Problem details = Check every line of the records below for the string "Adjaben" and copy the ones that have it.
☆ ☆ ☆ ☆
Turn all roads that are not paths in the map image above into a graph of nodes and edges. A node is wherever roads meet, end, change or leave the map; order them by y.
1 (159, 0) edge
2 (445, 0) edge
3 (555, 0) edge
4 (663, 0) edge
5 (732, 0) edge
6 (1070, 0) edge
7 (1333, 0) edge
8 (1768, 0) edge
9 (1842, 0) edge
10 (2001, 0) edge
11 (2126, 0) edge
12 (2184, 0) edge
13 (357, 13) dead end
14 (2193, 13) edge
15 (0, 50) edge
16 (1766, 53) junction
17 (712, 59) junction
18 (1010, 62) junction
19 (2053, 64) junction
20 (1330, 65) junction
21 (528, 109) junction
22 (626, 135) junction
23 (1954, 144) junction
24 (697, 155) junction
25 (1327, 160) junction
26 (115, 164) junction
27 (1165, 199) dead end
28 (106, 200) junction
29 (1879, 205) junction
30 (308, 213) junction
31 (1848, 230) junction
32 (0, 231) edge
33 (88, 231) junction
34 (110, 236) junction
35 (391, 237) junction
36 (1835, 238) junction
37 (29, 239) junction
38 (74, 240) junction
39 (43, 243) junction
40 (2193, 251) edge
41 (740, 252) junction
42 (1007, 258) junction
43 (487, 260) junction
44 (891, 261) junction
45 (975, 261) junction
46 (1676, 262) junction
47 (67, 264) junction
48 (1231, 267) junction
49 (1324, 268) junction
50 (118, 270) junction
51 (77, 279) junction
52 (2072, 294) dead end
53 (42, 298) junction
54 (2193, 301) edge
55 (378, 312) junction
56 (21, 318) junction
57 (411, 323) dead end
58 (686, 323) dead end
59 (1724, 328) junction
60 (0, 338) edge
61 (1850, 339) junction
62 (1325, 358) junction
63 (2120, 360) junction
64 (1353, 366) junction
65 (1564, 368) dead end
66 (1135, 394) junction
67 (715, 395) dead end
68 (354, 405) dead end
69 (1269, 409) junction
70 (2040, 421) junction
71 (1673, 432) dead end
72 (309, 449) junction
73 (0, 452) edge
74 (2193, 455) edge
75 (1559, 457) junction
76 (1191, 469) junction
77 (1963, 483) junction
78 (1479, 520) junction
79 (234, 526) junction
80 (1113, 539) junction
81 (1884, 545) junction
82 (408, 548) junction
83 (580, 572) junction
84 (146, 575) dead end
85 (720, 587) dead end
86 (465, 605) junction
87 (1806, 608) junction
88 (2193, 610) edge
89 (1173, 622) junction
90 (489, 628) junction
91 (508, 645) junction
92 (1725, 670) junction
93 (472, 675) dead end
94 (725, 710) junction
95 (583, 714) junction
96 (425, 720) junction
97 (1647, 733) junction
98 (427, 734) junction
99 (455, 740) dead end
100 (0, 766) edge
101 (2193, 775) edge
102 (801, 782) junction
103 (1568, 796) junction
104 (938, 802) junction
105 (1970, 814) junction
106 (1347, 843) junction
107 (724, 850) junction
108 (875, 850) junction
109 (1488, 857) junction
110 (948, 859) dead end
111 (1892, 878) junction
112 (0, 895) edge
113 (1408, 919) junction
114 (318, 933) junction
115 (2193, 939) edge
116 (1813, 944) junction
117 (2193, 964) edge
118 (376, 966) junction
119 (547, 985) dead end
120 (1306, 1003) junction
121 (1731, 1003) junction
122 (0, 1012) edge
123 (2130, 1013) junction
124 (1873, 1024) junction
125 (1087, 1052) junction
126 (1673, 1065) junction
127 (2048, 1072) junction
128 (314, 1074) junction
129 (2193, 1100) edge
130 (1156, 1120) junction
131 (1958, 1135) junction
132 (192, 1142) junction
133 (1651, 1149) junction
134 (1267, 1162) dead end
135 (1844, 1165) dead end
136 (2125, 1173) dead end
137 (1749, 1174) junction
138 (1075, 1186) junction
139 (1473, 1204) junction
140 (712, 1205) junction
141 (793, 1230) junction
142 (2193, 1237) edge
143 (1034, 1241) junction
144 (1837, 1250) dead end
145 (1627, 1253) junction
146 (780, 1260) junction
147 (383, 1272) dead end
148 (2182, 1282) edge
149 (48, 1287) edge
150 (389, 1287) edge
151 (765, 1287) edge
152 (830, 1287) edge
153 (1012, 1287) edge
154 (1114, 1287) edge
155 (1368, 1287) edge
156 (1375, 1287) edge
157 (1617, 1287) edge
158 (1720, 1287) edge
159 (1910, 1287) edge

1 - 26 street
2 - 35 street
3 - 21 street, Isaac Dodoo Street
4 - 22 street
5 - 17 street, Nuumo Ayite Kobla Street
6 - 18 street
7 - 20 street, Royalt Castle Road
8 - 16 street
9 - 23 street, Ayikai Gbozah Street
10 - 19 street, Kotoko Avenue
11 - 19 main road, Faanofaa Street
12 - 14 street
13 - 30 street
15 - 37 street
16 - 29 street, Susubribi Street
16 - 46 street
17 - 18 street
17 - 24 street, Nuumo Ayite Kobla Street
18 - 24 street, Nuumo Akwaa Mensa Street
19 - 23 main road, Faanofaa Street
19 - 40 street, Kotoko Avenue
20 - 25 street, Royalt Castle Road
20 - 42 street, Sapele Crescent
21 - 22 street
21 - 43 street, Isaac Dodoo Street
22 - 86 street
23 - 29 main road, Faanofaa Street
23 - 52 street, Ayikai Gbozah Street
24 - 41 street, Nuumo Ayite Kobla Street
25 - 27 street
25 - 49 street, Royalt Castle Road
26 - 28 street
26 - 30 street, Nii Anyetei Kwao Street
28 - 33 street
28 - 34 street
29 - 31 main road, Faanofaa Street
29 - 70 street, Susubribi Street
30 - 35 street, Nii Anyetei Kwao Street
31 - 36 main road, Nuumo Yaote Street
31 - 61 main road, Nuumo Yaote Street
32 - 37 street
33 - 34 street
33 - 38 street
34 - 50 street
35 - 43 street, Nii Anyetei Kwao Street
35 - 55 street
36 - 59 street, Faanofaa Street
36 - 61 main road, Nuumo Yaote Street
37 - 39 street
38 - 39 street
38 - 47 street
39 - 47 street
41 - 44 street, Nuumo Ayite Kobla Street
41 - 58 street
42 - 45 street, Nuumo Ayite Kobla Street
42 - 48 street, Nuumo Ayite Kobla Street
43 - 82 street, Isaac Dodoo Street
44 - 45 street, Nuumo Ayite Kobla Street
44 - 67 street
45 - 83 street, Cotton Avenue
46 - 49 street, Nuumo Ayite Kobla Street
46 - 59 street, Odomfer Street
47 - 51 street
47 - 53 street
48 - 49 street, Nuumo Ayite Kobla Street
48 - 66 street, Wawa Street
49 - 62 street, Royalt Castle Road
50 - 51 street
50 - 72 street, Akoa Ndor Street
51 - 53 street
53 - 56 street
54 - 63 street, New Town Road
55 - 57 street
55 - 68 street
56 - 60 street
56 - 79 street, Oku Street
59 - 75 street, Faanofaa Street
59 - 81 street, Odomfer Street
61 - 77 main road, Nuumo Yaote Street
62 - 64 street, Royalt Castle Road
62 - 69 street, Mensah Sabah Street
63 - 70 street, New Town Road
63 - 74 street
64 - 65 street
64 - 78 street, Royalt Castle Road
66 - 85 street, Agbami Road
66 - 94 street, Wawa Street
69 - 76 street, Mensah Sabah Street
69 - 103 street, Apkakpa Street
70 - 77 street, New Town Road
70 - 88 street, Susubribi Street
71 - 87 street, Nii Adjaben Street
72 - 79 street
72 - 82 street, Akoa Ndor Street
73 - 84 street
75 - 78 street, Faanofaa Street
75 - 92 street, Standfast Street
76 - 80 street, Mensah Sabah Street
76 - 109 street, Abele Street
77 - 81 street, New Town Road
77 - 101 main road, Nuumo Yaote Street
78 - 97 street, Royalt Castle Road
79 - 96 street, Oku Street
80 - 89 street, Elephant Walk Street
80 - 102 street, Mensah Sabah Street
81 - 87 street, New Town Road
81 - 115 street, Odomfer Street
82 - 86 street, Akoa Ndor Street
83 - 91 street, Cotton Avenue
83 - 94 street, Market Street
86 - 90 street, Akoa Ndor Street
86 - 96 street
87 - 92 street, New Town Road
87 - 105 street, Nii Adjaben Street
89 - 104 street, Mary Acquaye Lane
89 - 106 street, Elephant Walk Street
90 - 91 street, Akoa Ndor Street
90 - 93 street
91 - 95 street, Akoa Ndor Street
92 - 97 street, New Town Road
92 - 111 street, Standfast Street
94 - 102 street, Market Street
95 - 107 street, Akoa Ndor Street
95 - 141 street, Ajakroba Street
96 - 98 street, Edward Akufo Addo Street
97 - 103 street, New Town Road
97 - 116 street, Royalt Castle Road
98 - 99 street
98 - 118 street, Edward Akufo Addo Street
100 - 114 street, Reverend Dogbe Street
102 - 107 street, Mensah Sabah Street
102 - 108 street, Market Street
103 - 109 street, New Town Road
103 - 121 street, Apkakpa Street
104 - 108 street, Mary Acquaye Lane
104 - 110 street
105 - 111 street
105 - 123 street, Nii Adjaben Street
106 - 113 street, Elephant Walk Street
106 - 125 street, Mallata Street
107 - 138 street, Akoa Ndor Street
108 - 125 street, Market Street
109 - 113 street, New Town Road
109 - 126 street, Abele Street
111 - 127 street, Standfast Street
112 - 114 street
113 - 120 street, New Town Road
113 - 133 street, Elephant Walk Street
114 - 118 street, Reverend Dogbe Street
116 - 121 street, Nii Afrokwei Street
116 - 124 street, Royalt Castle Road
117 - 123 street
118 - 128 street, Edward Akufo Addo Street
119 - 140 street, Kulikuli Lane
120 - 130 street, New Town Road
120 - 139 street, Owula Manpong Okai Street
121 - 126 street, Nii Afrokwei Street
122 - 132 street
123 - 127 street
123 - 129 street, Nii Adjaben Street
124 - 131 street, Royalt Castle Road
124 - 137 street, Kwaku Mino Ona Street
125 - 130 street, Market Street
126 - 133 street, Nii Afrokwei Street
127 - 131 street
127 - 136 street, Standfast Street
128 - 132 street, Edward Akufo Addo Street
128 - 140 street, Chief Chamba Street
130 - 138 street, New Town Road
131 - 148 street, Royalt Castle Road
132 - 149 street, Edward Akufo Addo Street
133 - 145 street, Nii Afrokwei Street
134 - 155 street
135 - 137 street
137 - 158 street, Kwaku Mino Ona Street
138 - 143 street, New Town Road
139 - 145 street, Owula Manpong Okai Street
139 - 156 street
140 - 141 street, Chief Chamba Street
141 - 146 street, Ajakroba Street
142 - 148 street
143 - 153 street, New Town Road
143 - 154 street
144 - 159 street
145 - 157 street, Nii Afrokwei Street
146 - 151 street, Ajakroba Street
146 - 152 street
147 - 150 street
☆ ☆ ☆ ☆
Solution below =
71 - 87 street, Nii Adjaben Street
87 - 105 street, Nii Adjaben Street
105 - 123 street, Nii Adjaben Street
123 - 129 street, Nii Adjaben Street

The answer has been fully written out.